Impact of Drug Conjugation Site and Corona Chemistry on the Therapeutic Activity of Polymer Nanorod - Drug Conjugates.

Biocompatible rod-shaped nanoparticles of controlled length can be produced through the heat-induced "living" seeded crystallization-driven self-assembly (CDSA) of poly(2-isopropyl-2-oxazoline)-containing block copolymers. With a hydrophilic poly(2-methyl-2-oxazine) or poly(2-methyl-2-oxazoline) corona, these nanorods have proven non-cytotoxic, non-hemolytic, and ideal for use as a polymer-based drug delivery system. This study demonstrates a facile, one-pot method for the synthesis of mycophenolic acid (MPA)-conjugated block copolymer "unimers" for use in seeded CDSA. Through altering block order during sequential monomer addition cationic ring-opening polymerization (CROP), MPA is conjugated to either the chain end of the core-forming or corona-forming block.

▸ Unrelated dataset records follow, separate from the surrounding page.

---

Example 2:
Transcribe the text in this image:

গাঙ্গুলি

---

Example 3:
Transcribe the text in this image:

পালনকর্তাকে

This allows bioactive polymer nanorods to be prepared with MPA positioned at either the periphery of the corona, or at the core-corona interface of the nanorod formed during seeded CDSA. In vitro, these nanorods arrest growth in human T and B lymphocytes, with reduced effect in "off-target" monocytes when compared with unconjugated MPA. Furthermore, the conjugation of MPA to the core-corona interface of the nanorods leads to a slower release and reduced cytostatic effect. This study offers a robust investigation into the effect of steric hindrance and corona chemistry on the therapeutic potential of drug-conjugated CDSA nanorods and demonstrates the potential of poly(2-oxazoline)/poly(2-oxazine)-based CDSA nanomaterials as effective drug delivery platforms.